### WHAT YOU WILL DO
Please recast the lines as a Markdown table with the columns Row and Line, beginning at the first line and stopping after the line that contains "intimidating attempting to describe". Number each row and leave out any blank lines.

........

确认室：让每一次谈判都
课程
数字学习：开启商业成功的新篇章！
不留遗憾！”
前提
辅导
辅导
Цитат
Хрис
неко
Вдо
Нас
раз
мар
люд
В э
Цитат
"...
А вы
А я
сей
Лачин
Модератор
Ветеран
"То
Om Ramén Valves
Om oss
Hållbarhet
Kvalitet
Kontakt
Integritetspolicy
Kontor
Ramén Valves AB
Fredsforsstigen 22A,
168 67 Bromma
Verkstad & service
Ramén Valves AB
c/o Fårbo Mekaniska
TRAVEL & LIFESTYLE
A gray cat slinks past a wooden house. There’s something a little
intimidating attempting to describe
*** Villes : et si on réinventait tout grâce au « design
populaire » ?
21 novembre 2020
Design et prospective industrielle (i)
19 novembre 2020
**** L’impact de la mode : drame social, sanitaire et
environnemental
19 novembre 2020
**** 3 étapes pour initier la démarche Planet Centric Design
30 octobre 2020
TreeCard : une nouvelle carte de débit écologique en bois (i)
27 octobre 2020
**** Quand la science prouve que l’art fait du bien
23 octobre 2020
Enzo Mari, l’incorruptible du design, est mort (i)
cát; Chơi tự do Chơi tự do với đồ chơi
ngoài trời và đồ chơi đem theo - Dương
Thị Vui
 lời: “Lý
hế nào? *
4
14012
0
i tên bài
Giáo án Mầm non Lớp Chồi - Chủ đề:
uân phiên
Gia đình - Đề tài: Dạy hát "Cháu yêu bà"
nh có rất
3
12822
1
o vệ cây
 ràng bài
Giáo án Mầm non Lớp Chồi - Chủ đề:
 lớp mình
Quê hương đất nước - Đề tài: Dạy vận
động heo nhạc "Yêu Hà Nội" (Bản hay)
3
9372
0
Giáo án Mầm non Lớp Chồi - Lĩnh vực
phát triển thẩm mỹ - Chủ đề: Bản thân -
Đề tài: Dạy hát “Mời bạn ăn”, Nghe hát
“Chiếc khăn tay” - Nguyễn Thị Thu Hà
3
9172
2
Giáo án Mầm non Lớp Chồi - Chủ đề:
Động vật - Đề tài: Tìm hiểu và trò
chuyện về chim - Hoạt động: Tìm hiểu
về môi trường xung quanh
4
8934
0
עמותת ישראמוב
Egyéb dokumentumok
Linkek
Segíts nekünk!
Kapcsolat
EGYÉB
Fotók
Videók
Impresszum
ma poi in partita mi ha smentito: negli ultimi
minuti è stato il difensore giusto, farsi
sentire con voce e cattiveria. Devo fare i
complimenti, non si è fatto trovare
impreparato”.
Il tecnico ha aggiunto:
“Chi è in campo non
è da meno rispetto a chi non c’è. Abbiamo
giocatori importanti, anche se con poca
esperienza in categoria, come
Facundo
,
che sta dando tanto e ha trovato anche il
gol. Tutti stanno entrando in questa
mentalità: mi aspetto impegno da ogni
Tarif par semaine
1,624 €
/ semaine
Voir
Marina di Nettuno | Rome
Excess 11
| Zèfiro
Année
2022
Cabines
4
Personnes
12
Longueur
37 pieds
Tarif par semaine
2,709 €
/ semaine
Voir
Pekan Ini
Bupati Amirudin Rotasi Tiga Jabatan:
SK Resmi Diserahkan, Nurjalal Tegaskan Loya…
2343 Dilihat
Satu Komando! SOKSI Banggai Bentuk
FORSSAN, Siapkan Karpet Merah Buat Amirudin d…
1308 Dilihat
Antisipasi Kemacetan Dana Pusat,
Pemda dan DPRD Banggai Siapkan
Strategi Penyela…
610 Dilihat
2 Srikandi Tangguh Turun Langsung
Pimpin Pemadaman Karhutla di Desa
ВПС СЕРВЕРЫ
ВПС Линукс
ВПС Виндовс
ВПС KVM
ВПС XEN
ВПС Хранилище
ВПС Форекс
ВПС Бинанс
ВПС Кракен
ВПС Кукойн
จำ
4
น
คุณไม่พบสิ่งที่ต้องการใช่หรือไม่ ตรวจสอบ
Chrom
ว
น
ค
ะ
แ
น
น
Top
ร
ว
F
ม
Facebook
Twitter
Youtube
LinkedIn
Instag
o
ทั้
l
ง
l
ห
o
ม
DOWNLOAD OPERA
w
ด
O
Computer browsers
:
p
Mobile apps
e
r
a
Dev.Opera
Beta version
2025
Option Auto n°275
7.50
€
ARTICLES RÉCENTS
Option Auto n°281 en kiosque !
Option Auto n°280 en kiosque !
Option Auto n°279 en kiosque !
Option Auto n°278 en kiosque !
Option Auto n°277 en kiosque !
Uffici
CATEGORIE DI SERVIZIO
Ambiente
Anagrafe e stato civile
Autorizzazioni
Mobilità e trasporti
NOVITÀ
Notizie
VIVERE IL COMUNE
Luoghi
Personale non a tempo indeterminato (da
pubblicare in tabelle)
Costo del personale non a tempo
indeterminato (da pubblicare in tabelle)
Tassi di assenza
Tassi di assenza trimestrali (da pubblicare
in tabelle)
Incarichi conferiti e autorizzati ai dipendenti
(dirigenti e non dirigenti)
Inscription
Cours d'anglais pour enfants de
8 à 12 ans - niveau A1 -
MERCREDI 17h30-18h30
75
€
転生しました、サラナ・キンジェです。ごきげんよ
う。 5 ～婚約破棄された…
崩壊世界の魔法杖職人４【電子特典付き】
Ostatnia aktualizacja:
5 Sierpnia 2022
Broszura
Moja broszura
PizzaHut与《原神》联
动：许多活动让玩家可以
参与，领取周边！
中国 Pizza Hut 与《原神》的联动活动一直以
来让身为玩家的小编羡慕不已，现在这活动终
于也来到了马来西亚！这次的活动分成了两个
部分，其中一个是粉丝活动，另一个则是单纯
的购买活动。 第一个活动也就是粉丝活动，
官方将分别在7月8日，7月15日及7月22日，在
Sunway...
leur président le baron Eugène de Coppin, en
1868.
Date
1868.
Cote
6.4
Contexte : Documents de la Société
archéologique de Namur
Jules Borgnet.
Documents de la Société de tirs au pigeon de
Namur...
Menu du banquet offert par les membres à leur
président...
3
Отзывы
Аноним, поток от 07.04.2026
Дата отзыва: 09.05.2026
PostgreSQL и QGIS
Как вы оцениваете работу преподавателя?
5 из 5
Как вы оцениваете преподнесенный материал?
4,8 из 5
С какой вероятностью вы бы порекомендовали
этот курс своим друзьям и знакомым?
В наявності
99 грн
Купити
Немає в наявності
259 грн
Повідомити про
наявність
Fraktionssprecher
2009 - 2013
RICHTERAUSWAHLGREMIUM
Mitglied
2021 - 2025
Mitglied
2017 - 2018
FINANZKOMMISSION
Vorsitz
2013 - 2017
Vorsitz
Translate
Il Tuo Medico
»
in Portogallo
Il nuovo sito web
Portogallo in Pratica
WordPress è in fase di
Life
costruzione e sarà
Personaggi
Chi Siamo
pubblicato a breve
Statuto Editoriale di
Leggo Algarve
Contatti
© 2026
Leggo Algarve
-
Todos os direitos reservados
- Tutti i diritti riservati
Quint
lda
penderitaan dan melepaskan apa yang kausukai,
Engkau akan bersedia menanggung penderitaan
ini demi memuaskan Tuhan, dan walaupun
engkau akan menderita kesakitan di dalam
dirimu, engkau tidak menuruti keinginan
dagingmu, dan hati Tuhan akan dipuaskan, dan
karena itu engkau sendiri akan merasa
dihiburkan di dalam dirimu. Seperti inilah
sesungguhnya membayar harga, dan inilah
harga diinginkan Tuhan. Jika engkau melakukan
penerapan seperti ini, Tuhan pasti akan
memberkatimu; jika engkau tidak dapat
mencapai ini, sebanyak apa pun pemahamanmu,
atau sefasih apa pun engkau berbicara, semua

........

### ANSWER AREA
| Row | Line |
|---|---|
| 1 | 确认室：让每一次谈判都 |
| 2 | 课程 |
| 3 | 数字学习：开启商业成功的新篇章！ |
| 4 | 不留遗憾！” |
| 5 | 前提 |
| 6 | 辅导 |
| 7 | 辅导 |
| 8 | Цитат |
| 9 | Хрис |
| 10 | неко |
| 11 | Вдо |
| 12 | Нас |
| 13 | раз |
| 14 | мар |
| 15 | люд |
| 16 | В э |
| 17 | Цитат |
| 18 | "... |
| 19 | А вы |
| 20 | А я |
| 21 | сей |
| 22 | Лачин |
| 23 | Модератор |
| 24 | Ветеран |
| 25 | "То |
| 26 | Om Ramén Valves |
| 27 | Om oss |
| 28 | Hållbarhet |
| 29 | Kvalitet |
| 30 | Kontakt |
| 31 | Integritetspolicy |
| 32 | Kontor |
| 33 | Ramén Valves AB |
| 34 | Fredsforsstigen 22A, |
| 35 | 168 67 Bromma |
| 36 | Verkstad & service |
| 37 | Ramén Valves AB |
| 38 | c/o Fårbo Mekaniska |
| 39 | TRAVEL & LIFESTYLE |
| 40 | A gray cat slinks past a wooden house. There’s something a little |
| 41 | intimidating attempting to describe |